Exercise description
Reproduce the listing below in full and without alteration, apart from its pictures.

Records for this task

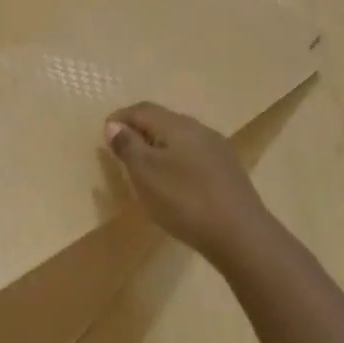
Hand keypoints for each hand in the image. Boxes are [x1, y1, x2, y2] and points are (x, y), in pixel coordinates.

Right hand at [104, 102, 270, 261]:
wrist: (240, 234)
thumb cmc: (184, 200)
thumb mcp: (145, 173)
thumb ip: (127, 145)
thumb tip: (114, 124)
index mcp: (177, 125)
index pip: (142, 109)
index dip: (120, 118)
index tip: (103, 135)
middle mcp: (199, 129)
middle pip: (162, 120)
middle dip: (138, 130)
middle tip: (120, 151)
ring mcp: (217, 149)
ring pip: (179, 137)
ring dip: (157, 145)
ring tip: (143, 168)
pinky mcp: (227, 170)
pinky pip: (193, 154)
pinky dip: (175, 159)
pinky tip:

Reply
Hand keypoints for each hand in the image. Boxes are [x1, y1, x2, y2] and points are (x, y), in pixel coordinates.

Right hand at [104, 102, 270, 261]:
wrist: (240, 234)
thumb cmc: (184, 200)
thumb mcp: (145, 173)
thumb ip: (127, 145)
thumb tip: (114, 124)
index mcp: (177, 125)
index pip: (142, 109)
index dip: (120, 118)
index tip: (103, 135)
middle mcp: (199, 129)
middle pip: (162, 120)
middle dip: (138, 130)
middle tip: (120, 151)
ring mcp: (217, 149)
ring pip: (179, 137)
ring dip: (157, 145)
ring tip: (143, 168)
pinky mcp: (227, 170)
pinky pip: (193, 154)
pinky dip: (175, 159)
pinky tip:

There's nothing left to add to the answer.